What is being asked =>
From the data that follows, copy every line holding the string "mais".

══ Dataset extract

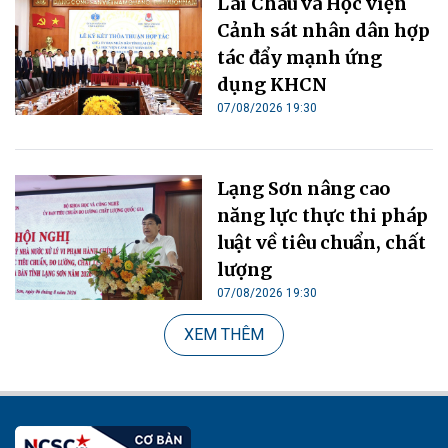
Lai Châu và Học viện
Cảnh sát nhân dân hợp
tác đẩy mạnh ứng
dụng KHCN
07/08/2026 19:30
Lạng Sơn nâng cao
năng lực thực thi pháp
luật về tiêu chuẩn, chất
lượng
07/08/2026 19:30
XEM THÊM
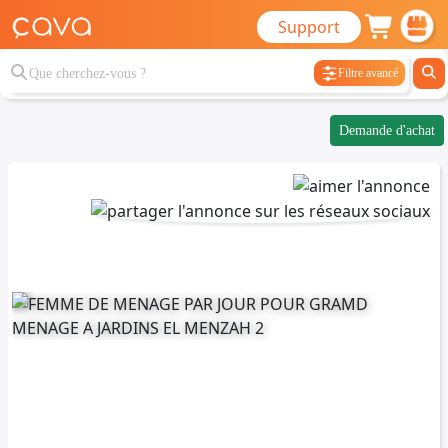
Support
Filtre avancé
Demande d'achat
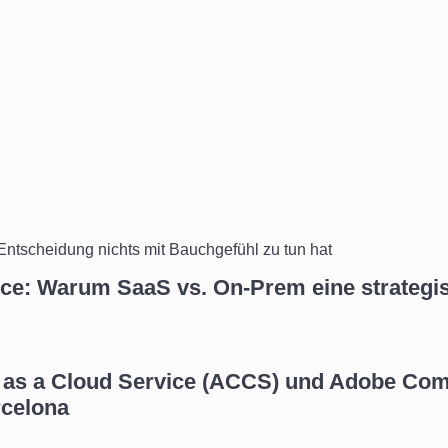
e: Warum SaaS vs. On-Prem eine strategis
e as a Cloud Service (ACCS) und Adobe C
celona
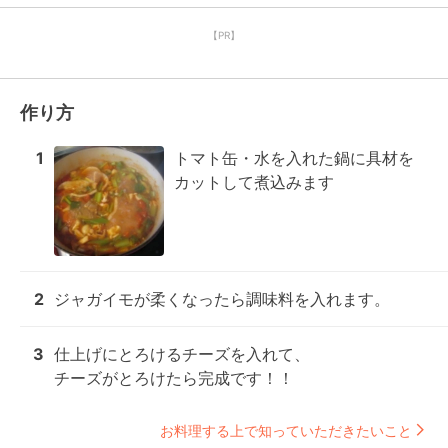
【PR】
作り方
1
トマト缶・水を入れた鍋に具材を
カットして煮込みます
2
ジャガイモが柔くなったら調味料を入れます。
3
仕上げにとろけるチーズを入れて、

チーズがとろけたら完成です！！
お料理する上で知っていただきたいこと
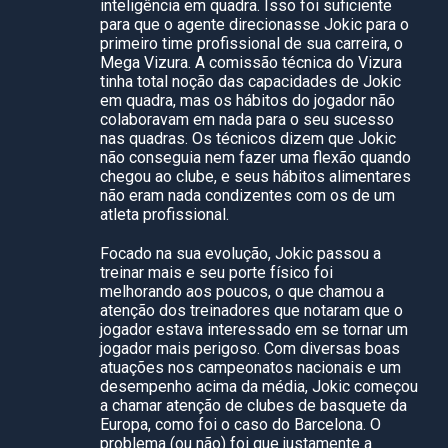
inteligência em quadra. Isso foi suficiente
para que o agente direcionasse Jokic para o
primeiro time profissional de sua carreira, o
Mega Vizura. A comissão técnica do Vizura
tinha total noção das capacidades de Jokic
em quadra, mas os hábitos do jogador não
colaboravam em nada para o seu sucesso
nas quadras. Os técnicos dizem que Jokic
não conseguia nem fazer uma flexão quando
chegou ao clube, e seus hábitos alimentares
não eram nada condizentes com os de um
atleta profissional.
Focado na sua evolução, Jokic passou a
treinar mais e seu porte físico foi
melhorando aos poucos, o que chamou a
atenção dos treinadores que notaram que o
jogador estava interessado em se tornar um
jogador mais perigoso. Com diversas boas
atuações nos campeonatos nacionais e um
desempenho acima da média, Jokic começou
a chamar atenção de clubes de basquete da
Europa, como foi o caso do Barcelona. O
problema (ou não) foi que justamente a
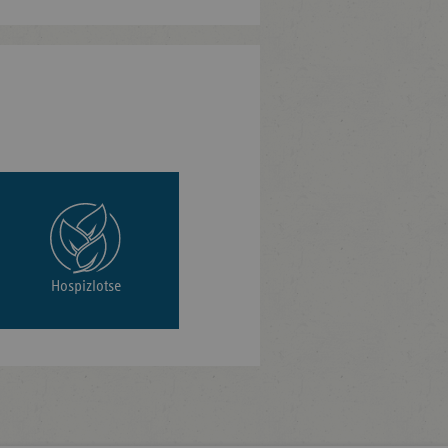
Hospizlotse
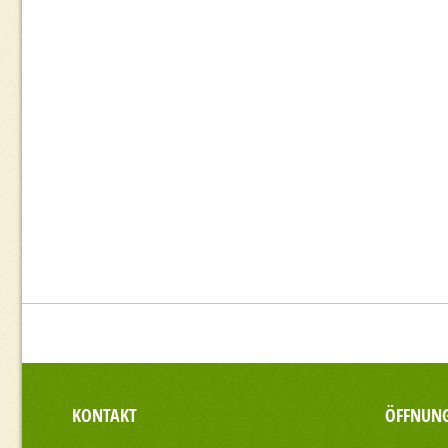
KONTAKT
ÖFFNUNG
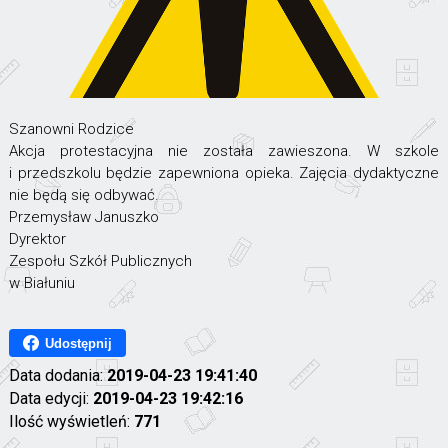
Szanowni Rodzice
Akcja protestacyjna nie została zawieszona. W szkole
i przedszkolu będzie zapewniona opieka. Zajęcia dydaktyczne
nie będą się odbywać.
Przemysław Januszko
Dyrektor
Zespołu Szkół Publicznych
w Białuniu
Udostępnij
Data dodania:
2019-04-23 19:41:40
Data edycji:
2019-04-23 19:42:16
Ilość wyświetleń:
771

════

Reply =>
treinar mais e seu porte físico foi
jogador mais perigoso. Com diversas boas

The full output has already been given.